Link to Google spreadsheet

There are of course caveats. The staffing and profit figures I used are for the Africa segment, which doesn’t quite include all the African operations (though the turnover figure does). According to the ActionAid tax haven tracker, Barclays has six subsidiaries in the tax haven of Mauritius, which might distort the Africa figures.

Most importantly, though, Barclays is a big service provider in Africa. It has a lot of sales, a lot of staff, and a lot of branches in Africa. So it’s not a typical case study. I don’t think Africa would do so well out of unitary taxation of a company that was primarily extracting minerals or growing agricultural commodities for export.

6 comments

  1. Maybe with the miners, material quantity could be used to refine the “employee number” bit of the formula. Like say one of those “the higher of …” type clauses.

    It’s nice and solidly quantitative, these companies know this data I guess.

  2. It does look as though the Africa profit would rise if UT applied because of the relatively high number of employees: there are almost as many employees in Africa as in the UK, though sales are much smaller.

    The implication is that UT values the contribution of all employees equally, even though their contribution to sales will vary slightly. Should an employee in Africa be ascribed as much profit under UT as one in the UK? Now there’s an interesting question, that I don’t think has one good answer.

    I notice that the UT profit is about double the actual PBT shown in 2010, going from 15% of sales to 33%. Being an inveterate tinkerer with spreadsheets, I wonder whether one could increase the number of employees in Africa such that the profit ascribed to Africa under UT would exceed the sales actually recorded there…? If so, is that perhaps a weakness of the UT formula? Or is this just an extreme consequence that would never actually arise in practice?

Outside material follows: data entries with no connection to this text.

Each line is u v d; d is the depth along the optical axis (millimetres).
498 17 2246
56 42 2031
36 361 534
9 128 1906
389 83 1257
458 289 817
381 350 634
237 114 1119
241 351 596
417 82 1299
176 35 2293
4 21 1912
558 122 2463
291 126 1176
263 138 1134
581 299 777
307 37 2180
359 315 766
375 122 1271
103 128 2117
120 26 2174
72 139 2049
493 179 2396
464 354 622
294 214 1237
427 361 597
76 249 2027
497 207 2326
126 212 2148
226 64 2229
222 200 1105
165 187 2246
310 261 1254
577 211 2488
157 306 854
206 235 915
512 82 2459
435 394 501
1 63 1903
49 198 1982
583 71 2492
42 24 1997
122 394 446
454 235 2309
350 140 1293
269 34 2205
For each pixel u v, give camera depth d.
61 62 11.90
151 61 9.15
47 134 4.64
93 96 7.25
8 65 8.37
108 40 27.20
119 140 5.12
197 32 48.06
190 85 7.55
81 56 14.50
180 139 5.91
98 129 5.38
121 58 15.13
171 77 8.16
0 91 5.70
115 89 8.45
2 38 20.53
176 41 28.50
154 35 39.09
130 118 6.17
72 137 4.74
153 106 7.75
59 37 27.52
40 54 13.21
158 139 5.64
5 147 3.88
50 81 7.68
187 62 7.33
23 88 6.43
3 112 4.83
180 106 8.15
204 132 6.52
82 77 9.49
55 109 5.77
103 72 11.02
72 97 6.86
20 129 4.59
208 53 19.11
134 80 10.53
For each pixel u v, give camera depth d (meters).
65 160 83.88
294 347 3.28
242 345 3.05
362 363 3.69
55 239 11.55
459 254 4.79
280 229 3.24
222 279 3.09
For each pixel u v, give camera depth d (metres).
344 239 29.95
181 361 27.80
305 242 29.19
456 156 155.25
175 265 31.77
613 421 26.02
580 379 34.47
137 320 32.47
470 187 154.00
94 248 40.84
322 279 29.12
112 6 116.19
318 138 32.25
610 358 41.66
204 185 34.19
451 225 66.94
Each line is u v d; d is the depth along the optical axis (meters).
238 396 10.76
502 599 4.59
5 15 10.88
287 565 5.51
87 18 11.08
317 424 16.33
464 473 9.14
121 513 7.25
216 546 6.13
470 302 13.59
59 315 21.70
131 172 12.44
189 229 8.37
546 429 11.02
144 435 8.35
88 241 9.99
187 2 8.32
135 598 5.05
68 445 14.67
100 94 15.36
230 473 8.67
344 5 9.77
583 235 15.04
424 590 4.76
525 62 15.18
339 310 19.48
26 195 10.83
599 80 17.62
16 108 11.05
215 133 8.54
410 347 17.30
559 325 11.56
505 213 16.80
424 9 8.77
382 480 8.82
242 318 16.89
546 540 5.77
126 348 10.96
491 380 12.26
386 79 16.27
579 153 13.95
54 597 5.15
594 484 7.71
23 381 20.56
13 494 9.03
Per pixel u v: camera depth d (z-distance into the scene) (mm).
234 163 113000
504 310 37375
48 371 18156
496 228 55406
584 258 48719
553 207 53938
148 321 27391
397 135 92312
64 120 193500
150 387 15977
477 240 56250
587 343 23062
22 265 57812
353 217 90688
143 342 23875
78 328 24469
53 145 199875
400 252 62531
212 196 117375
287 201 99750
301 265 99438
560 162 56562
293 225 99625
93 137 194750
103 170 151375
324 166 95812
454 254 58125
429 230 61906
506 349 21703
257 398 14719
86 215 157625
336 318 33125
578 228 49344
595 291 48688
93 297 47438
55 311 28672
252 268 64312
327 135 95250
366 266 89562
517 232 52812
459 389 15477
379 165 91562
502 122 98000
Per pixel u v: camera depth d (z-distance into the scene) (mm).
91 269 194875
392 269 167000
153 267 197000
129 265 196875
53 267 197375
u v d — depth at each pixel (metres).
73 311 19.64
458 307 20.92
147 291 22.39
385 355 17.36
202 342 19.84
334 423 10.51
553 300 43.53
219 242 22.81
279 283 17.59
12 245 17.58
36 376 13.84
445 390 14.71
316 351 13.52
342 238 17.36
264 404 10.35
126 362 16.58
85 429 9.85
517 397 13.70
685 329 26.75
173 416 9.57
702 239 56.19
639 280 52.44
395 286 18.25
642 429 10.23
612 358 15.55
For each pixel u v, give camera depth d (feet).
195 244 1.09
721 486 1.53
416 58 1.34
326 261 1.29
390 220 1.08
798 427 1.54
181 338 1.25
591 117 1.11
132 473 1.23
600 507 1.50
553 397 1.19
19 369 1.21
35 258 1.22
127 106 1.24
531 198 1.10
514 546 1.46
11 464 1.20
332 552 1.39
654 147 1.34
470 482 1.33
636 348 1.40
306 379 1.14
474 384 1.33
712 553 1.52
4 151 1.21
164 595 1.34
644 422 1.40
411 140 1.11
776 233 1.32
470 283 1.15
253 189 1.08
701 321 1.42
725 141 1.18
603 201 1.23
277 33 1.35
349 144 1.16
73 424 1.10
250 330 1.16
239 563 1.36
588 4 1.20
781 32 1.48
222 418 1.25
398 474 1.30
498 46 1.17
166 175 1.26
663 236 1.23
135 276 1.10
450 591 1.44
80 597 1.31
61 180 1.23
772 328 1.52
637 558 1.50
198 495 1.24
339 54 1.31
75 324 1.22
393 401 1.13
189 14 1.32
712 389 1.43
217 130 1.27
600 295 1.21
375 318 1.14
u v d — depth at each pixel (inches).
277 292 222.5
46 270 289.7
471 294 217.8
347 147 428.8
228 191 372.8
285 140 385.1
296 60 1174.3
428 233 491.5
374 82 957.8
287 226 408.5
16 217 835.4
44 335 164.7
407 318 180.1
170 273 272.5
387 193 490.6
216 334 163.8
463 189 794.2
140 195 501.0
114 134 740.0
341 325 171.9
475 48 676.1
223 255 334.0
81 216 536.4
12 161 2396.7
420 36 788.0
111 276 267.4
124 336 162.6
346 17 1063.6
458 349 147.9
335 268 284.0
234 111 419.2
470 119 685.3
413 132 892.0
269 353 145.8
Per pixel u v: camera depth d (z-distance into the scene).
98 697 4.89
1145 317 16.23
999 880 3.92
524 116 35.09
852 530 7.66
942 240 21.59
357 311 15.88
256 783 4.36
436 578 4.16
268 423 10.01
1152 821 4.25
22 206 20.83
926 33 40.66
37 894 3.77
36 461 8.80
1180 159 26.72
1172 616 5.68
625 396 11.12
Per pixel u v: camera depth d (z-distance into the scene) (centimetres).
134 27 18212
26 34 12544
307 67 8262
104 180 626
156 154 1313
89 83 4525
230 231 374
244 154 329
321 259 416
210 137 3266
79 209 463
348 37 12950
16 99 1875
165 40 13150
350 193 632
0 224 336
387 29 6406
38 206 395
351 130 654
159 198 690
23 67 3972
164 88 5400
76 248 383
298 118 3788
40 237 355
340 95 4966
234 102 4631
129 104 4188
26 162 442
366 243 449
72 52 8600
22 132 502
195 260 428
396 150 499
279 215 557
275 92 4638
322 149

    1. Hi Andrew, you’re right about employees. If I’d had the data, for the labour side I would have used an average of the share of employee numbers and the share of employee costs, which is I think the EU proposal.

  3. Martin, you said you are nervous about the tax base shifting from developing countries under unitary taxation. I was wondering if you know of anybody who has seriously tried to predict the behavioural responses, by business, that might occur under UT?

    My thinking is that where employee numbers and capital are used for weighting, behavioural shifts from UT will reward low CT jurisdictions with higher employment and influx of capital.

    This would incentivise governments to cut corporation tax. Which seems rather at odds with the aims of those proposing it.

    1. Hi Ben this is an interesting point! The folks at http://www.ictd.ac are including some impact modelling in their UT research, but I think they’re still at the stage of static modelling, whereas you’re right there would be dynamic effects too. I’m sure someone has looked at this in the US, although what I mainly remember about that is that tax competition has taken the form of competition over different formulae. Whether that means it’s actively created double non-taxation, I’m not sure.